**Document passage**.
Unfortunately, that’s where the polish and refinement ends. While the car is quiet, the ride, handling and steering all need another generation to be properly worked out. On smooth pavement the K900 does fine, but introduce rough asphalt or concrete and the steering wheel dances in your hands while chatter filters into the cabin through the suspension, sending up creaks and squeaks in the interior trim that are very un-Lexus-like.
I was able to compare the K900 back to back with an Audi A7, a comparably sized and priced luxury car, which reaffirmed my conclusion that the steering is the main culprit in the disappointing driving experience. Over the same pavement, the Audi experienced none of the unpleasant steering-wheel tremors that were so prevalent in the K900.
The K900 is available only with that 5.0-liter V-8 engine, although the EPA has certified a 3.8-liter V-6 that may be coming later. The V-6 has better fuel economy, rated 18/27/21 mpg city/highway/combined, while the V-8 checks in at 15/23/18 mpg. My testing netted about 20 mpg thanks to a few longer highway trips, which isn’t bad for such size, comfort and power.
Interior
The K900 is a mixed bag inside, which is where a luxury car is supposed to truly shine and coddle its occupants. The equipment is very good, especially the big, multi-adjustable seats. Covered in cream-colored leather with contrasting piping, the seats in my test car stood out as being extremely comfortable for all occupants, but especially for rear passengers, who have amazing amounts of legroom to explore.

**Directions for this task**.
From the K900 review, list every aspect of the car's driving that the reviewer says needs another generation to be properly worked out.

**Source data**.
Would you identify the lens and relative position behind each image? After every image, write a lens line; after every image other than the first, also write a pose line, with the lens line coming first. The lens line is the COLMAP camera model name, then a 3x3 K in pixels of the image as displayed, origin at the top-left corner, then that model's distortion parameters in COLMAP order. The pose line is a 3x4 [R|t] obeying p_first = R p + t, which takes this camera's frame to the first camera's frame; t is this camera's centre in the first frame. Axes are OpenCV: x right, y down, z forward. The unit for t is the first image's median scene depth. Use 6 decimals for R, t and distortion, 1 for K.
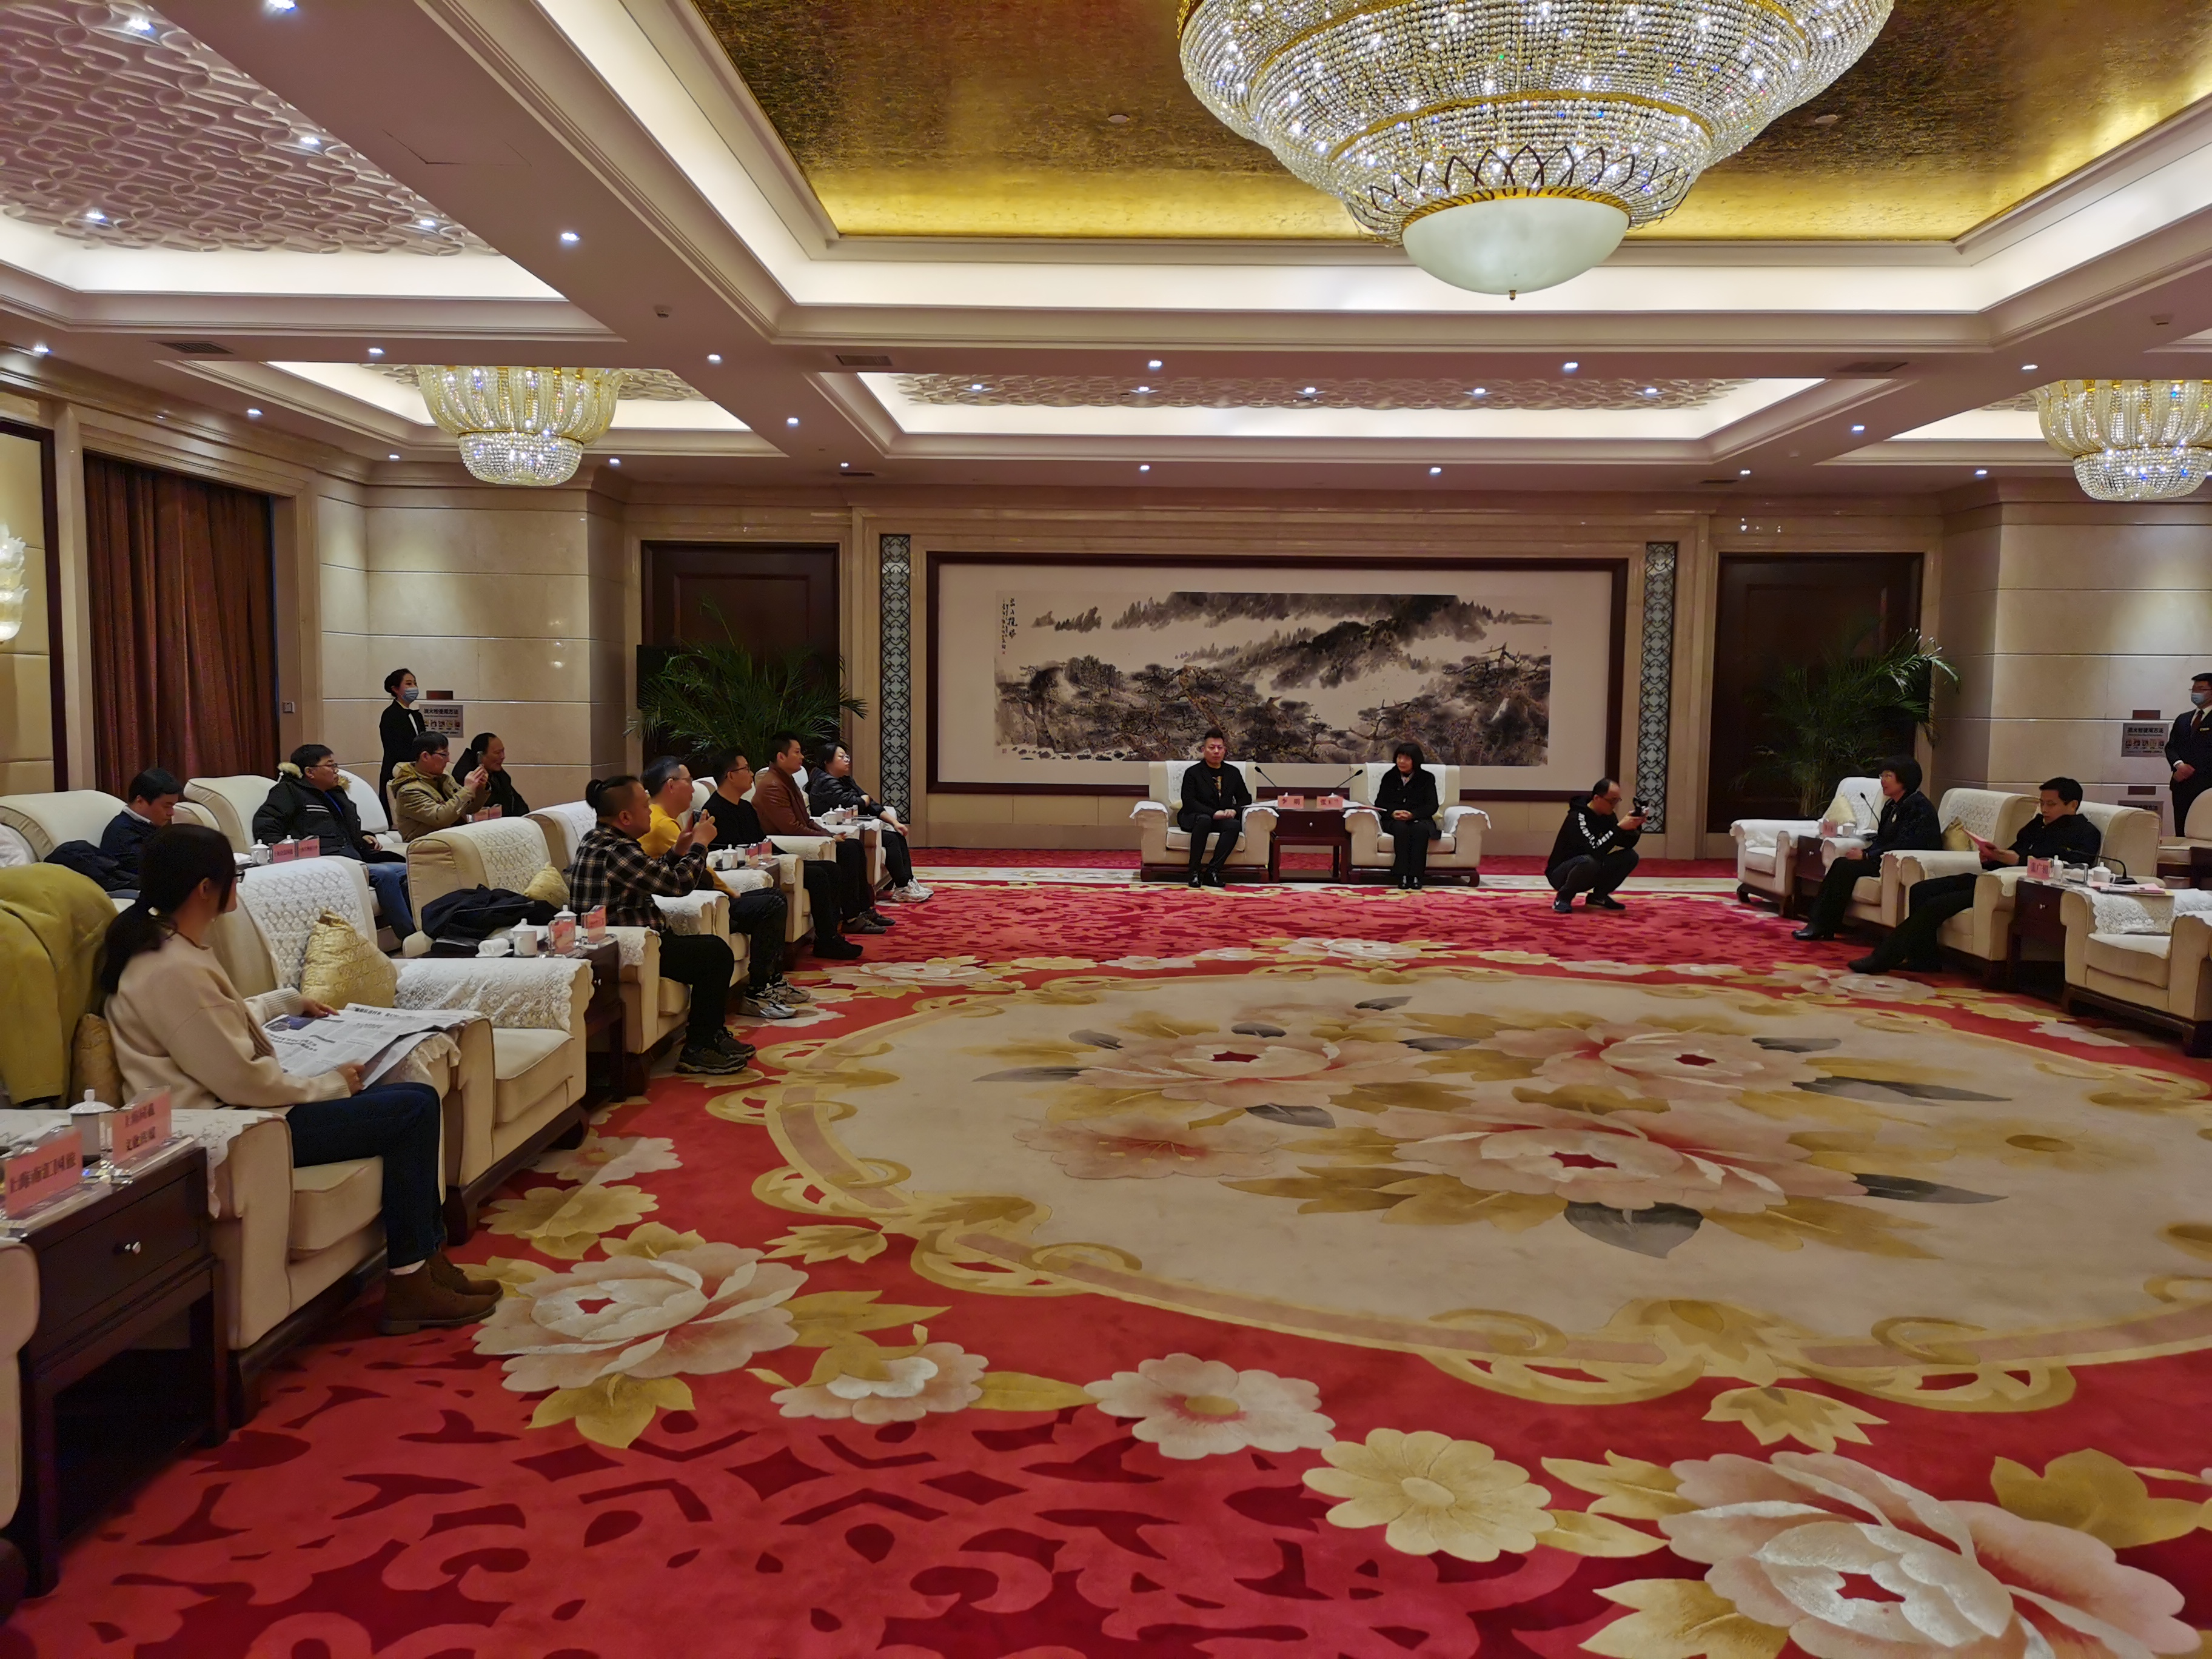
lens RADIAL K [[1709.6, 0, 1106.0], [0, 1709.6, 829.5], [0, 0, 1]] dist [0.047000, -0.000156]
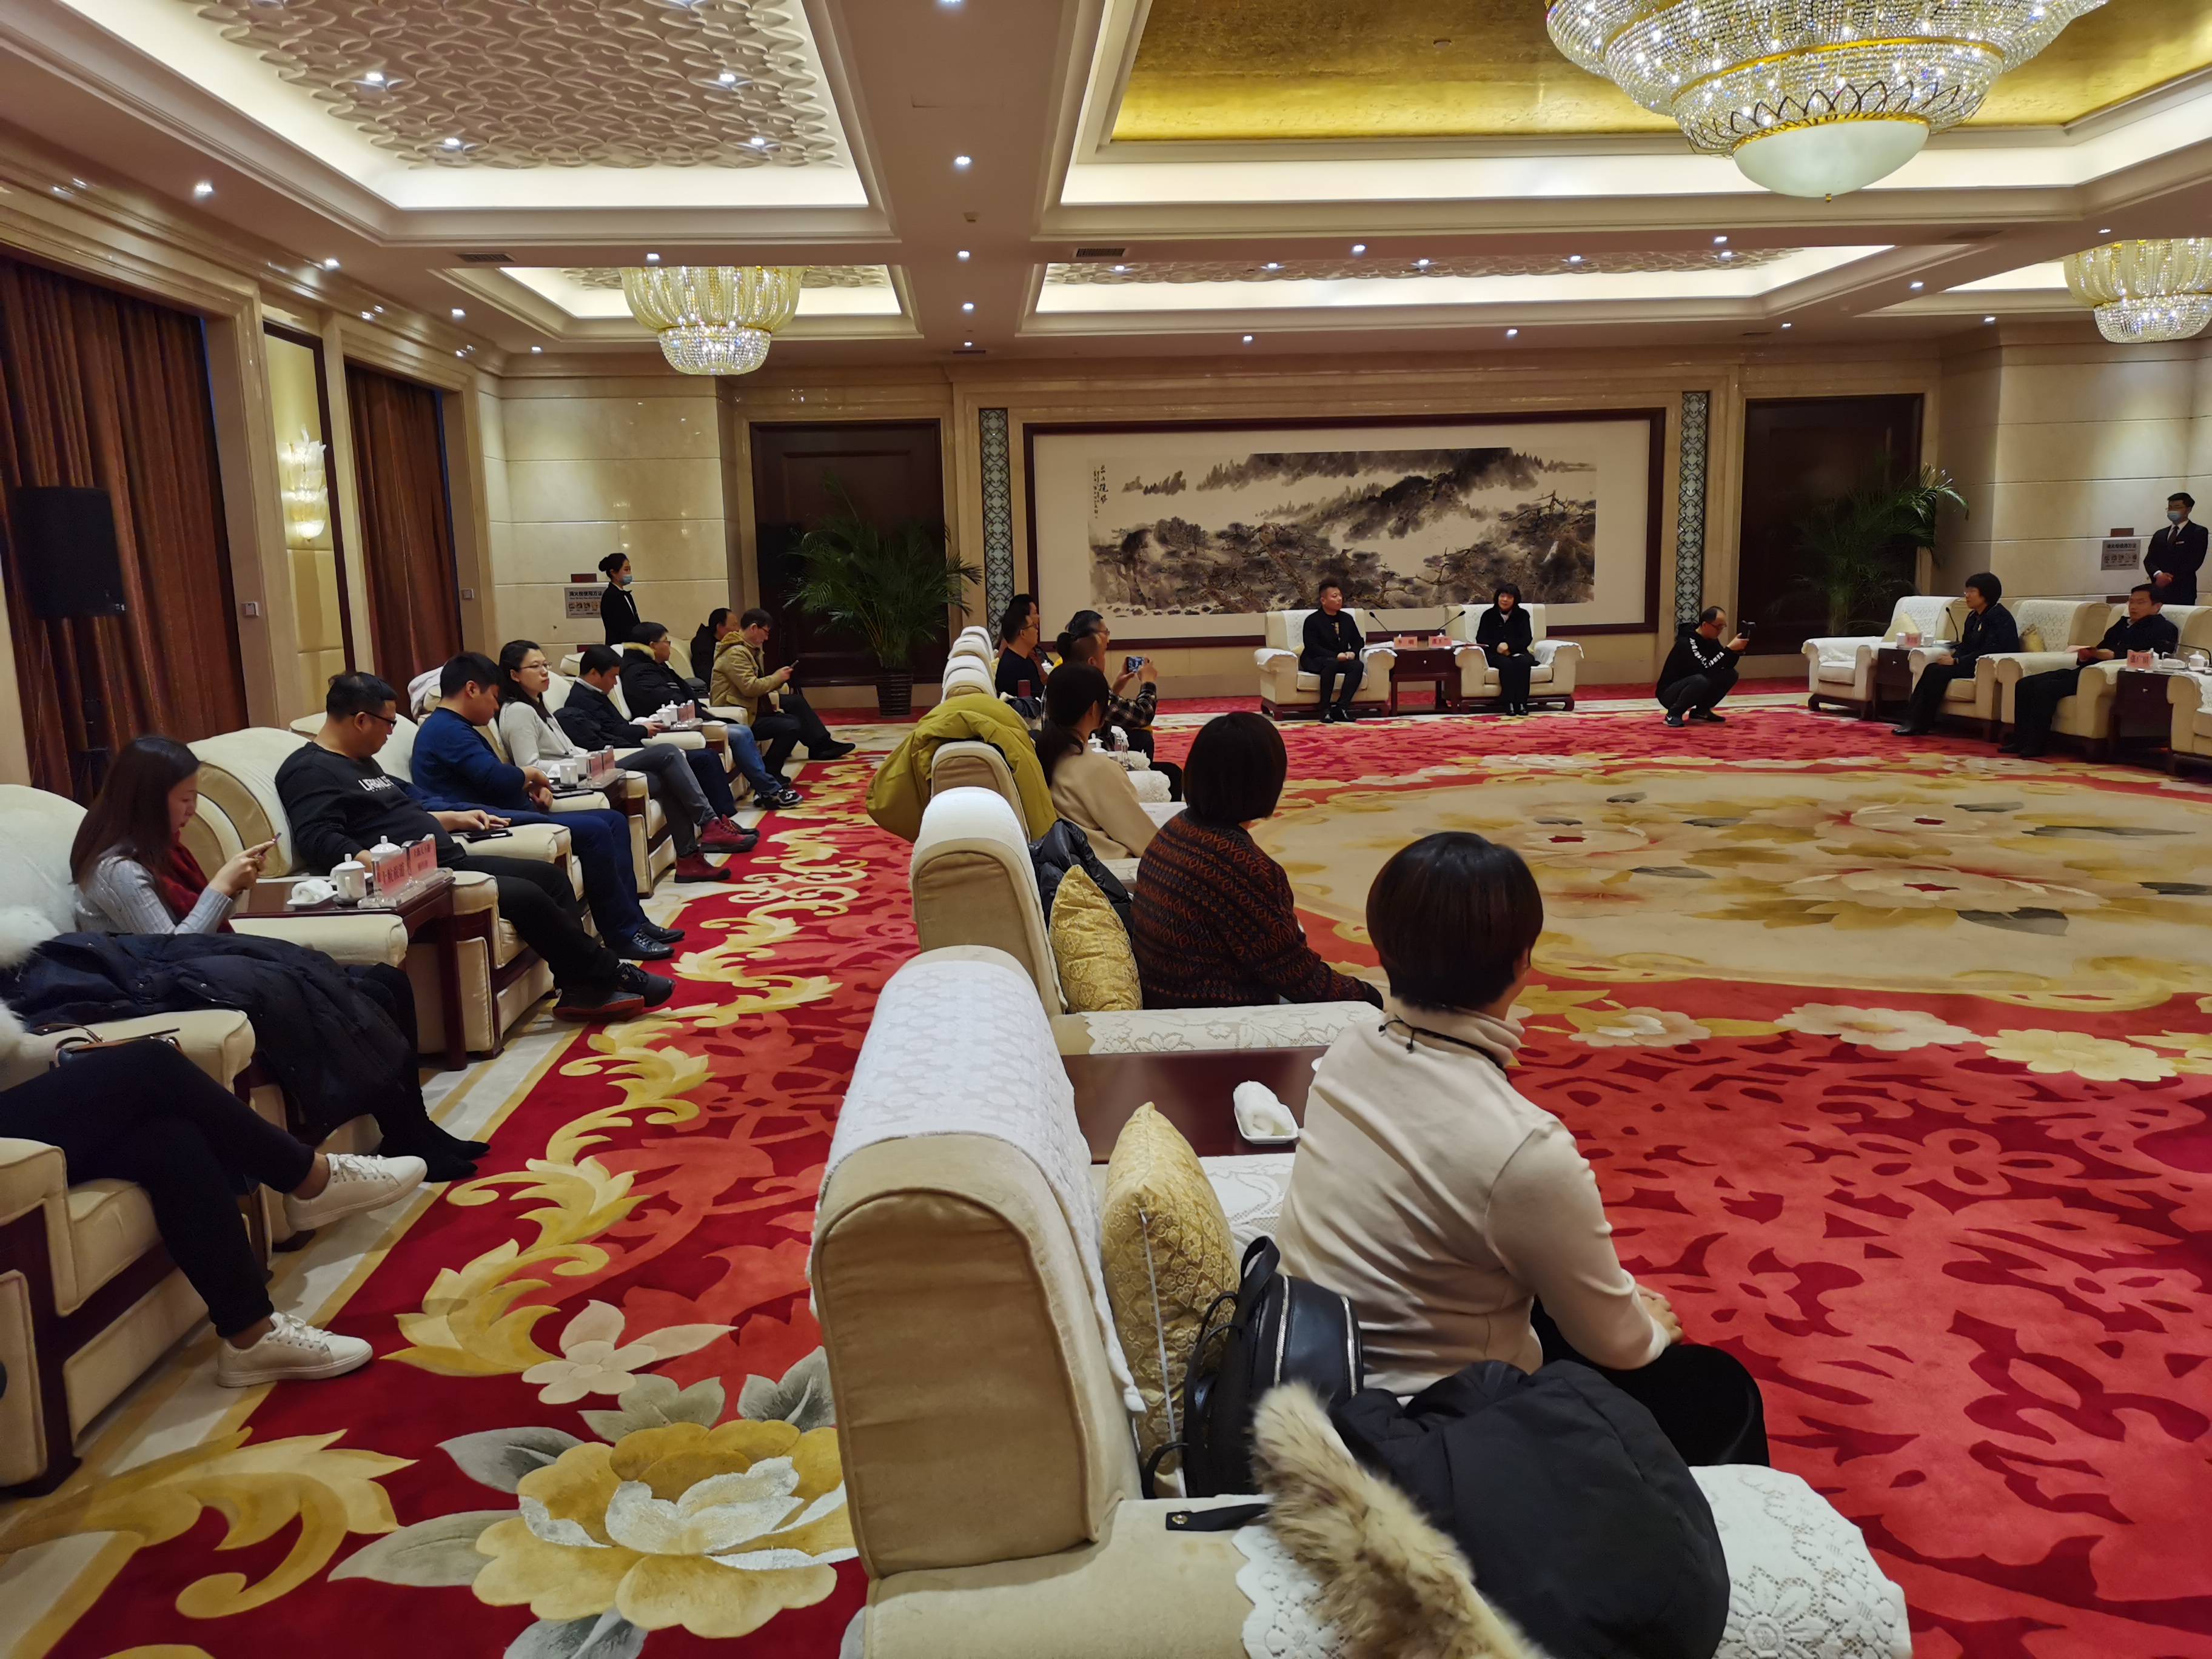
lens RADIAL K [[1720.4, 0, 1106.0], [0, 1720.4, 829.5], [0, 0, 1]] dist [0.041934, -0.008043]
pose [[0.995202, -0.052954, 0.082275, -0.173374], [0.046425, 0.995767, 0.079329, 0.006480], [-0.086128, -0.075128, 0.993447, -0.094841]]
...
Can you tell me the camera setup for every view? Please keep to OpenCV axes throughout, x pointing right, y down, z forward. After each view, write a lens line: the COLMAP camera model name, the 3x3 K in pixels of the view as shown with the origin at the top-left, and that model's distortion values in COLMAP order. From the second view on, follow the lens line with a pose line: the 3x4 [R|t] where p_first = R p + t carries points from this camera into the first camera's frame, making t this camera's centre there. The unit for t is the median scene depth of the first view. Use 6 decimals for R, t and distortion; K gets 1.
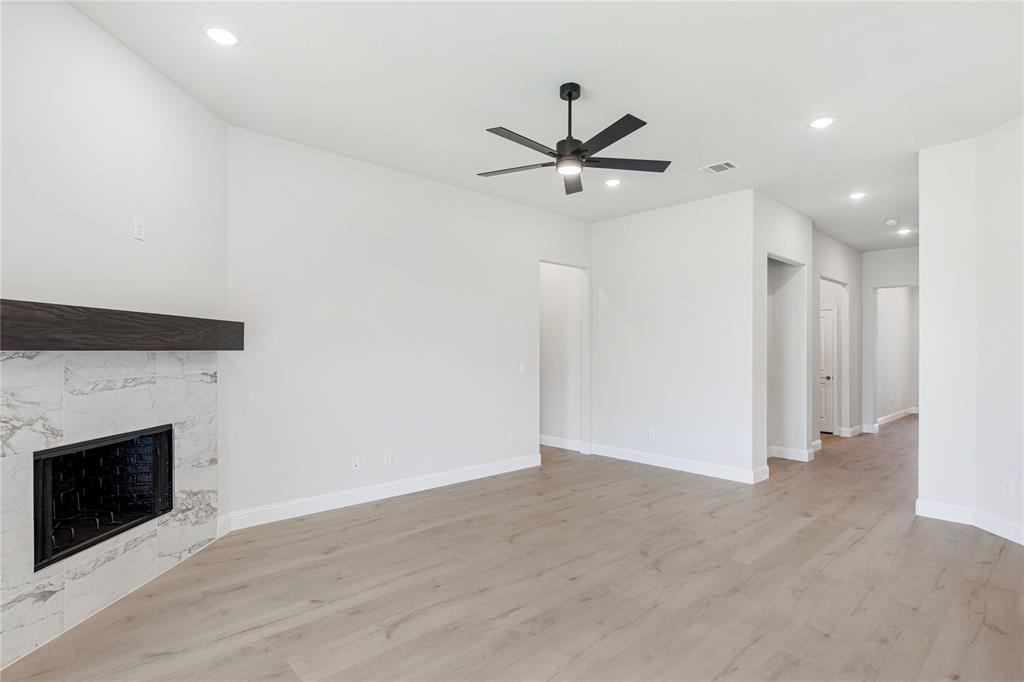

**Result**.
- Ride
- Handling
- Steering